======== Given data ========

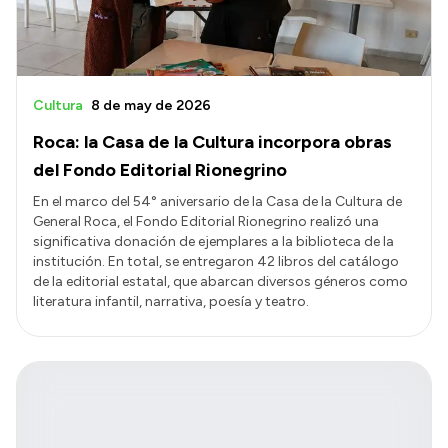
Cultura
8 de may de 2026
Roca: la Casa de la Cultura incorpora obras
del Fondo Editorial Rionegrino
En el marco del 54° aniversario de la Casa de la Cultura de
General Roca, el Fondo Editorial Rionegrino realizó una
significativa donación de ejemplares a la biblioteca de la
institución. En total, se entregaron 42 libros del catálogo
de la editorial estatal, que abarcan diversos géneros como
literatura infantil, narrativa, poesía y teatro.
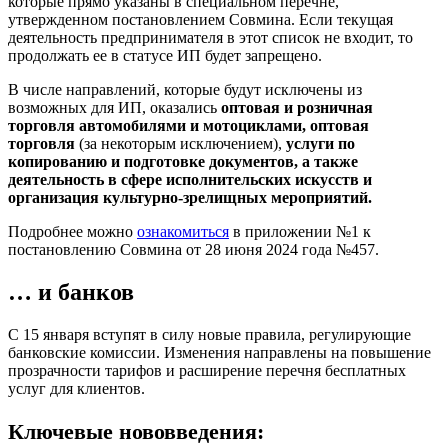
которые прямо указаны в специальном перечне,
утвержденном постановлением Совмина. Если текущая
деятельность предпринимателя в этот список не входит, то
продолжать ее в статусе ИП будет запрещено.
В числе направлений, которые будут исключены из
возможных для ИП, оказались
оптовая и розничная
торговля автомобилями и мотоциклами, оптовая
торговля
(за некоторым исключением),
услуги по
копированию и подготовке документов, а также
деятельность в сфере исполнительских искусств и
организация культурно-зрелищных мероприятий.
Подробнее можно
ознакомиться
в приложении №1 к
постановлению Совмина от 28 июня 2024 года №457.
… и банков
С 15 января вступят в силу новые правила, регулирующие
банковские комиссии. Изменения направлены на повышение
прозрачности тарифов и расширение перечня бесплатных
услуг для клиентов.
Ключевые нововведения:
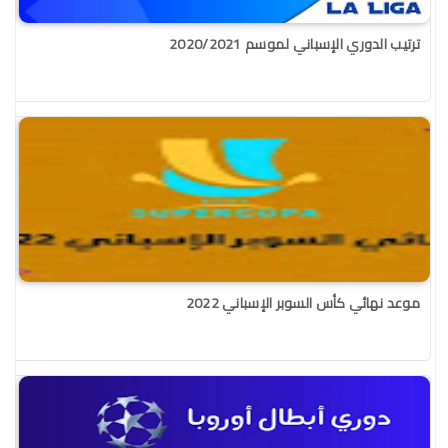
ترتيب الدوري الإسباني لموسم 2020/2021
موعد نهائي كأس السوبر الإسباني 2022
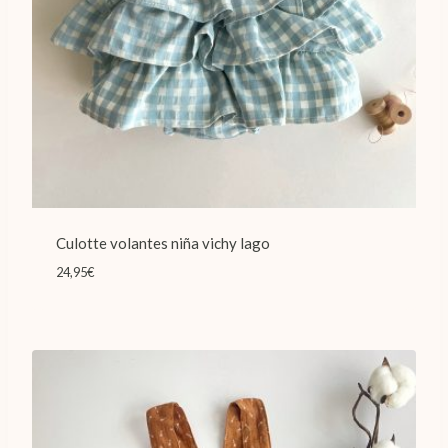
Culotte volantes niña vichy lago
24,95
€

========

Activity: Rewrite all the records above, replacing "Fondo Editorial Rionegrino" with "Fondo Editorial Provincial" wherever it occurs and changing nothing else. Leave out the pictures.

Task solution:
Cultura
8 de may de 2026
Roca: la Casa de la Cultura incorpora obras
del Fondo Editorial Provincial
En el marco del 54° aniversario de la Casa de la Cultura de
General Roca, el Fondo Editorial Provincial realizó una
significativa donación de ejemplares a la biblioteca de la
institución. En total, se entregaron 42 libros del catálogo
de la editorial estatal, que abarcan diversos géneros como
literatura infantil, narrativa, poesía y teatro.
которые прямо указаны в специальном перечне,
утвержденном постановлением Совмина. Если текущая
деятельность предпринимателя в этот список не входит, то
продолжать ее в статусе ИП будет запрещено.
В числе направлений, которые будут исключены из
возможных для ИП, оказались
оптовая и розничная
торговля автомобилями и мотоциклами, оптовая
торговля
(за некоторым исключением),
услуги по
копированию и подготовке документов, а также
деятельность в сфере исполнительских искусств и
организация культурно-зрелищных мероприятий.
Подробнее можно
ознакомиться
в приложении №1 к
постановлению Совмина от 28 июня 2024 года №457.
… и банков
С 15 января вступят в силу новые правила, регулирующие
банковские комиссии. Изменения направлены на повышение
прозрачности тарифов и расширение перечня бесплатных
услуг для клиентов.
Ключевые нововведения:
ترتيب الدوري الإسباني لموسم 2020/2021
موعد نهائي كأس السوبر الإسباني 2022
Culotte volantes niña vichy lago
24,95
€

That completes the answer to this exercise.